Big Data Summer Program Curriculum
The curriculum for the Big Data Summer Program consists of four courses. Students will complete the required sequence of courses and gain in-depth knowledge and skill in the areas of: Data Systems, Data Querying & Preparation, Data Science & Analytics and Deriving Knowledge from Data at Scale. *Free tuition for qualifying students. Courses must be taken in the following sequence:
Data Systems (3 cr.)
The first half of the course will begin by reviewing traditional database technologies and architectures including both open source and commercial offerings. The theoretical basis of persistent data stores will be covered along with the various architectural patterns that make up production implementations within the enterprise (e.g., OLTP, OLAP, DW, Object-Relational). Each pattern will be reviewed and critiqued for strengths and weaknesses. The second half of the course will cover new paradigms of data systems including those that fall within the realm of "Big Data," which evolved from Google, LinkedIn, and Facebook.
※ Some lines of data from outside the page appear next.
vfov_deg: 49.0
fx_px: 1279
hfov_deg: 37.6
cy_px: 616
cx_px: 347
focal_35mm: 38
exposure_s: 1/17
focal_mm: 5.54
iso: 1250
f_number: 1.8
The student will be exposed to the original source papers that have driven the Big Data movement as well as emerging architectures such as real- time and complex event processing toolsets.
Data Querying and Preparation (3 cr.)
The goal of this course is to develop the student's skills in Extract, Transform, and Load (ETL) and Extract, Load, and Transfer (ELT) methods as a means of sourcing data sets from myriad data silos and producing a unified data repository for analytic processing. The first half of the course will begin by reviewing various data query techniques used in practice by data professionals as well as traditional database technologies and architectures. The second half of the course will take those skills and apply them towards a student project that will begin with a set of business requirements and numerous sources of data. The student will be presented with various open source and commercial products, choose a toolset, and implement a data analytics sandbox. The final phase of the course project will require the student to present to the class via oral presentation an executive briefing of how the solution met the business requirements and defend the technologies selected.
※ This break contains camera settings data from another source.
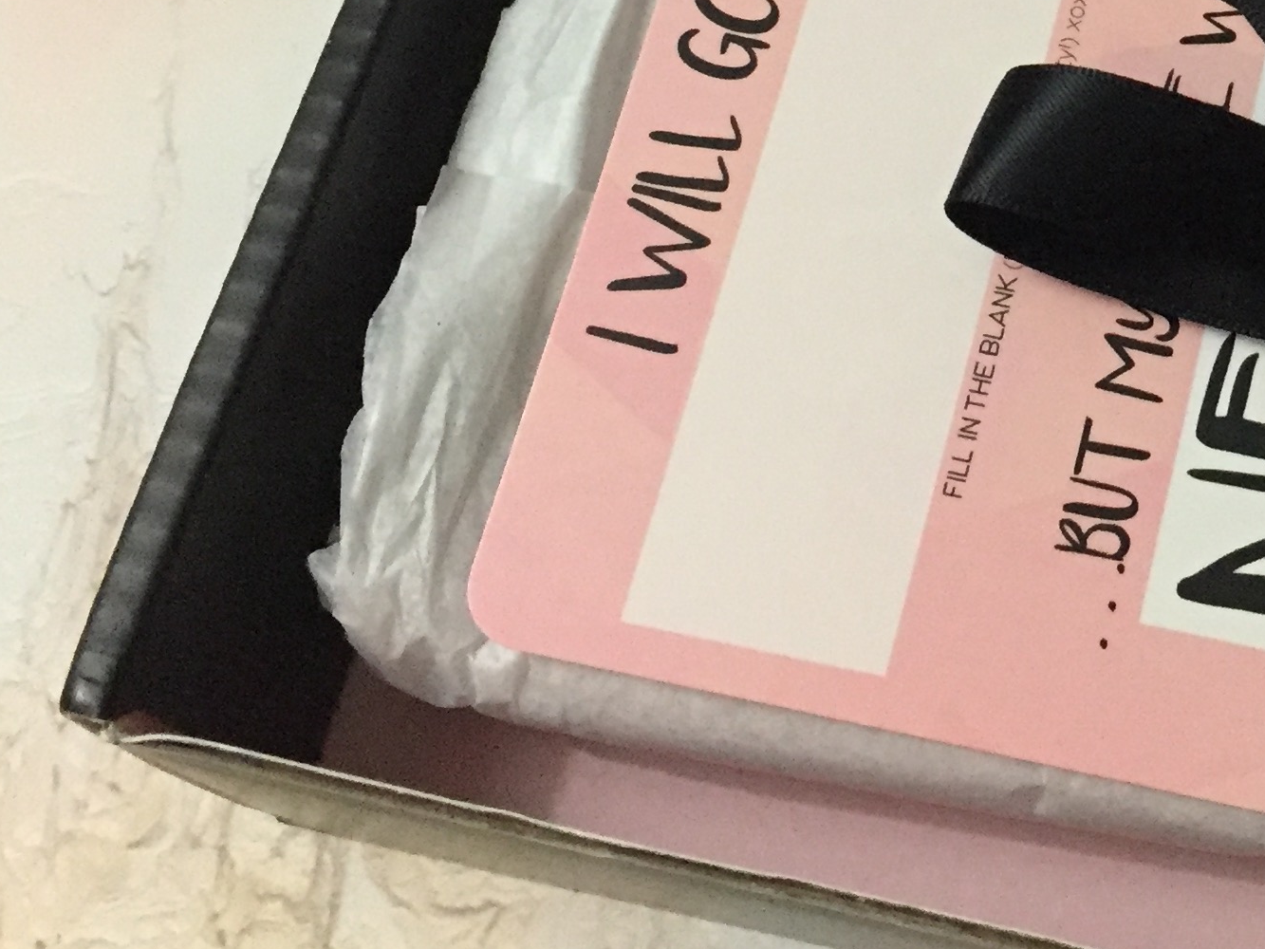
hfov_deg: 25.6
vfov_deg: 19.8
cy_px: -109
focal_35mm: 71
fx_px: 2595
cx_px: 1353
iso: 250
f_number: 2.2
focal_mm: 4.15
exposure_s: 1/24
Data Science and Analytics (3 cr.)
The goal of this class is to review and apply various mathematical and statistical frameworks and methods towards common business analytics requirements. The class will first begin with an overview of the various prerequisite mathematical materials to ensure the class starts from a common baseline. The class will rapidly progress into methods of how to classify and decompose a business requirement into a testable and quantifiable problem. From there the student will be assigned to a team and as a group will apply the various techniques (regression, clustering, decision trees, hyper graphs, and various machine learning algorithms) towards an applied analytics case study. The final project and its results will be presented to the class for final sign off.
Deriving Knowledge from Data at Scale (3 cr.)
The goal of this course is to explore emerging techniques of large-scale distributed data processing in deriving knowledge from massive data sets. The course will begin with a high-level overview of the distributed processing paradigm, its various complexities, and the rapidly evolving technology landscape to coral this complexity. The course will survey a number of the use- cases specifically applicable to massive scale processing and deep dive into the various technologies available in the enterprise. Topics covered will be the Map/Reduce programming model, the Hadoop processing and storage framework, and NoSQL and columnar data stores. The class will be project driven and result in a final presentation to the class.